━━━━━ Records provided ━━━━━

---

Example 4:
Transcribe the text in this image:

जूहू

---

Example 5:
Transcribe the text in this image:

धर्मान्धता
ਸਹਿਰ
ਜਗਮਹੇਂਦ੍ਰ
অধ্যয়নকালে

━━━━━

Given problem: Reproduce every line of the listing above without any changes.

Answer to the exercise:
---

Example 4:
Transcribe the text in this image:

जूहू

---

Example 5:
Transcribe the text in this image:

धर्मान्धता
ਸਹਿਰ
ਜਗਮਹੇਂਦ੍ਰ
অধ্যয়নকালে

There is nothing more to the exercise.